Internet of Streams
Think of “things” as objects that emit and/or consume steams of data. For example a temperature sensor emits temperature data while a light may consume a stream containing control data such as on, off or intensity. A car on the other hand is a complex object composed of many things. A car could emit performance statistics that are aggregated from many sensors and consume streams such as traffic conditions, road conditions and driver alertness (by detecting the drivers pulse through the steering wheel or other means).
Things emit streams over various channels… wi-fi, cellular, bluetooth, zigbee networks, etc. These channels may be public or private. For example the things in your home are likely on your private wi-fi network, allowing only you and other members of your household to control lights, temperature and various appliances. You may also have various bluetooth devices that are privately paired to a personal device. However your neighborhood may contain things that emit streams on public channels. Examples are air quality information, public transit schedules and alternate routes, available real estate, etc.
Streams are simply structures of data. They do not present data. This separation of data, presentation and control enables various applications to present the same stream. For example if you have a wi-fi scale, a bluetooth heart rate monitor and pedometer, a single application could consume steams from all 3 devices. This is counter to the current popular model in which each device has it’s own dedicated interface. This doesn’t mean that makers of things have to stop creating user interfaces for those things, but that any number of developers can create applications based on streams. In fact having this level of separation could help provide better user experiences by allowing the user to find an interface that best visualizes the data, has the most intuitive controls, is best presented in their native language or that otherwise combines data that was previously available from a single application or service.

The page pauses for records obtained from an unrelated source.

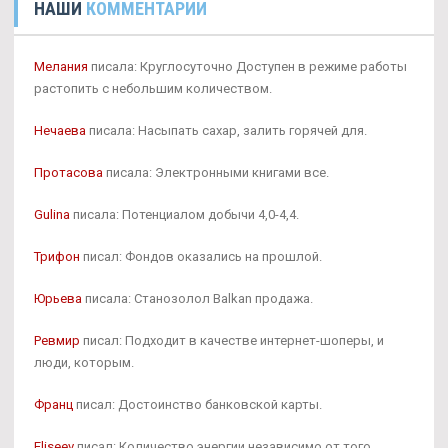
НАШИ
КОММЕНТАРИИ
Мелания
писала: Круглосуточно Доступен в режиме работы
растопить с небольшим количеством.
Нечаева
писала: Насыпать сахар, залить горячей для.
Протасова
писала: Электронными книгами все.
Gulina
писала: Потенциалом добычи 4,0-4,4.
Трифон
писал: Фондов оказались на прошлой.
Юрьева
писала: Станозолол Balkan продажа.
Ревмир
писал: Подходит в качестве интернет-шоперы, и
люди, которым.
Франц
писал: Достоинство банковской карты.
Eliseev
писал: Количество энергии независимо от того.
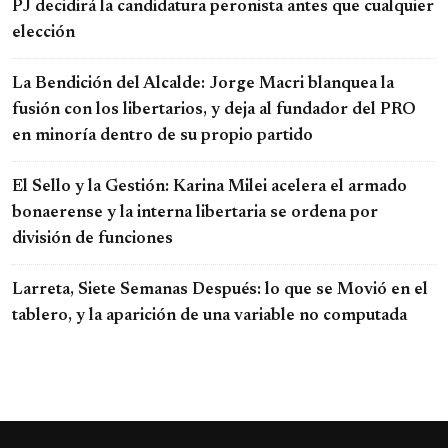
PJ decidirá la candidatura peronista antes que cualquier
elección
La Bendición del Alcalde: Jorge Macri blanquea la
fusión con los libertarios, y deja al fundador del PRO
en minoría dentro de su propio partido
El Sello y la Gestión: Karina Milei acelera el armado
bonaerense y la interna libertaria se ordena por
división de funciones
Larreta, Siete Semanas Después: lo que se Movió en el
tablero, y la aparición de una variable no computada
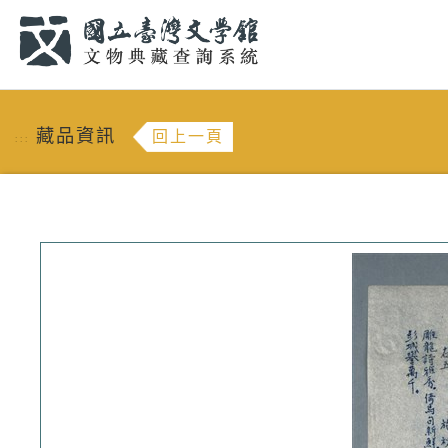
跳到主要內容
:::
藏品資訊
回上一頁
:::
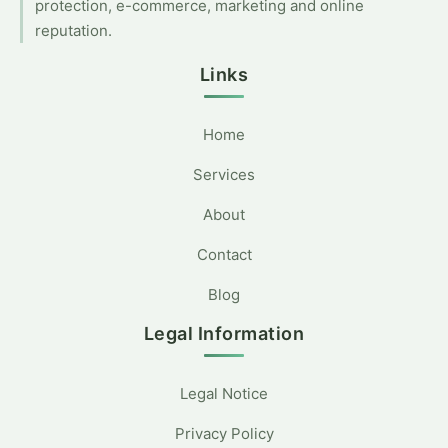
protection, e-commerce, marketing and online
reputation.
Links
Home
Services
About
Contact
Blog
Legal Information
Legal Notice
Privacy Policy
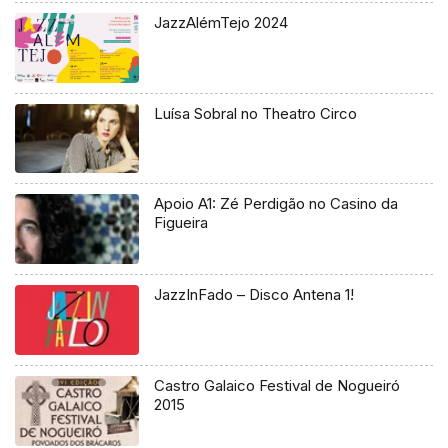
JazzAlémTejo 2024
Luísa Sobral no Theatro Circo
Apoio A1: Zé Perdigão no Casino da
Figueira
JazzInFado – Disco Antena 1!
Castro Galaico Festival de Nogueiró
2015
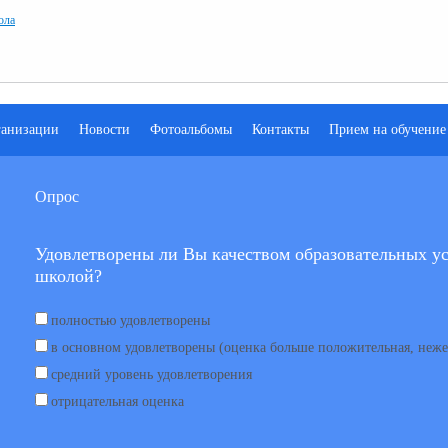
ола
ганизации
Новости
Фотоальбомы
Контакты
Прием на обучение
Опрос
Удовлетворены ли Вы качеством образовательных ус
школой?
полностью удовлетворены
в основном удовлетворены (оценка больше положительная, неже
средний уровень удовлетворения
отрицательная оценка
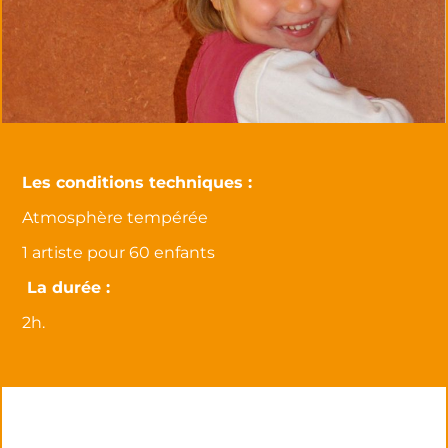
Les conditions techniques :
Atmosphère tempérée
1 artiste pour 60 enfants
La durée :
2h.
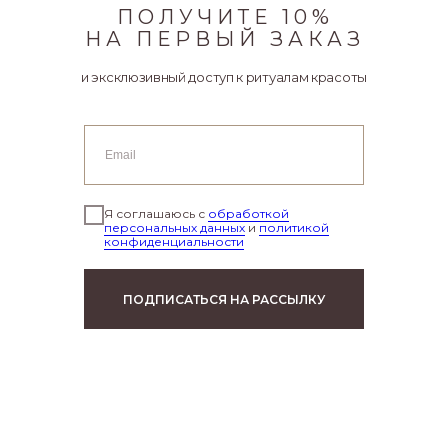
ПОЛУЧИТЕ 10%
НА ПЕРВЫЙ ЗАКАЗ
и эксклюзивный доступ к ритуалам красоты
Я соглашаюсь с
обработкой
персональных данных
и
политикой
конфиденциальности
ПОДПИСАТЬСЯ НА РАССЫЛКУ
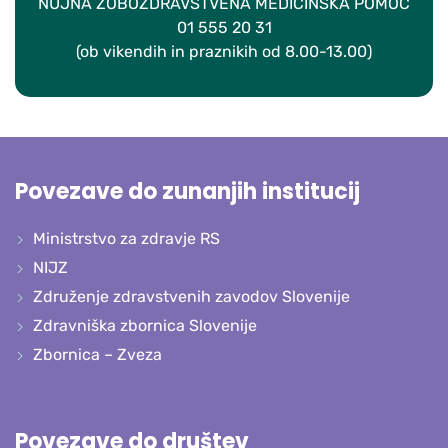
NUJNA ZOBOZDRAVSTVENA MEDICINSKA POMOČ
01 555 20 31
(ob vikendih in praznikih od 8.00-13.00)
Povezave do zunanjih institucij
Ministrstvo za zdravje RS
NIJZ
Združenje zdravstvenih zavodov Slovenije
Zdravniška zbornica Slovenije
Zbornica – Zveza
Povezave do društev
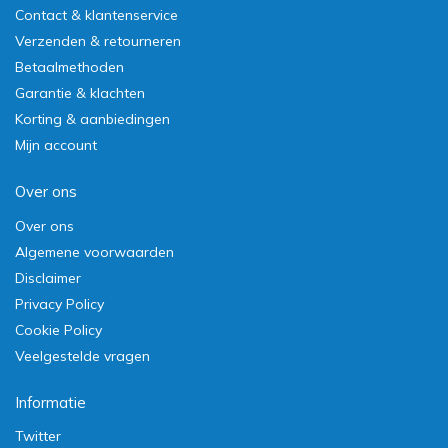
Contact & klantenservice
Verzenden & retourneren
Betaalmethoden
Garantie & klachten
Korting & aanbiedingen
Mijn account
Over ons
Over ons
Algemene voorwaarden
Disclaimer
Privacy Policy
Cookie Policy
Veelgestelde vragen
Informatie
Twitter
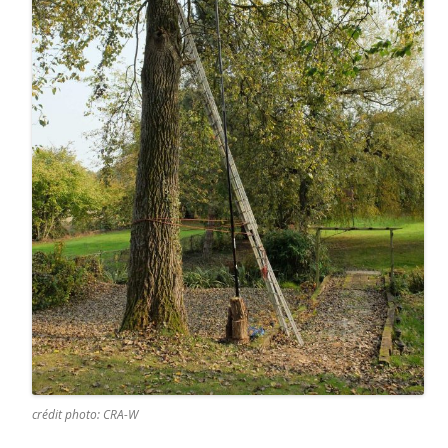
crédit photo: CRA-W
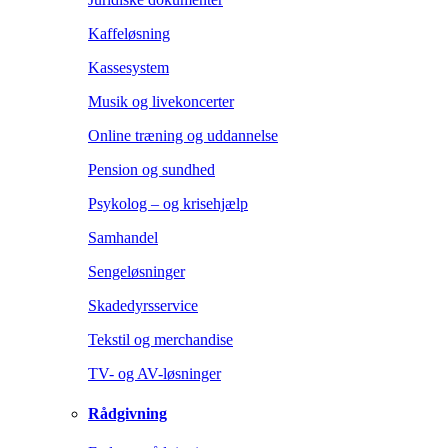
Kaffeløsning
Kassesystem
Musik og livekoncerter
Online træning og uddannelse
Pension og sundhed
Psykolog – og krisehjælp
Samhandel
Sengeløsninger
Skadedyrsservice
Tekstil og merchandise
TV- og AV-løsninger
Rådgivning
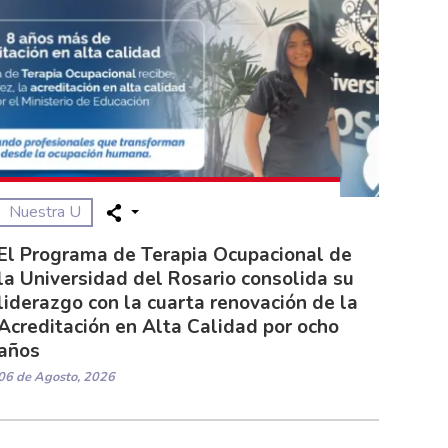
Nuestra U
El Programa de Terapia Ocupacional de
la Universidad del Rosario consolida su
liderazgo con la cuarta renovación de la
Acreditación en Alta Calidad por ocho
años
06 de Agosto, 2026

While the underlying structures such a motor control system or the design of a sensor may be proprietary, the structure of the stream needs to be open and standardized. The stream may be on a private channel, but all light control streams should be the same, all heart-rate sensor streams should be the same, etc. It sounds impossible to create such a coordinated effort, but there are signs of convergence. For example the Bluetooth Low Energy protocol has standardized ‘streams’ for various health and fitness sensors. You can now print from a mobile device without having the printer drivers installed, you can stream audio and video… see streams are not actually new. We just need more of them and we need to keep them open and standardized.
Interface ideas:
Context UI
The context UI is sensitive to streams. It both consumes relevant streams as well as emits various control streams. For example within your home the context UI reveals information and control for things in your home such as lights, appliances, health and fitness equipment, data from your plants, etc. During your commute it consumes streams from transportation vehicles, points of interest, deals in relation to the shopping list stream you chose to publish, etc. Overall the UI display enables the user to discover nearby services and take action on items of interest.
Notifications UI
The notifications UI functions much like it does today, but also includes notifications in response to stream-based services the user has subscribed to. These are services that the user has expressed enough interest in to be interrupted of anything else he/she may be doing.
Universal Search UI
The universal search UI enables the user to conduct standard searches as well as search for streams. There are various ways to search for streams, including image-based search in which capturing a thing will gain access to it’s stream if the stream is available on a public channel or the user otherwise has access to it. For example you could reveal an interface to item in a window display by looking at it through your camera interface… and even purchase the item or manipulate it in some way if it’s controllable. A text or voice search for environmental data could connect your device directly to sensors or to an aggregated feed from a variety of sensors.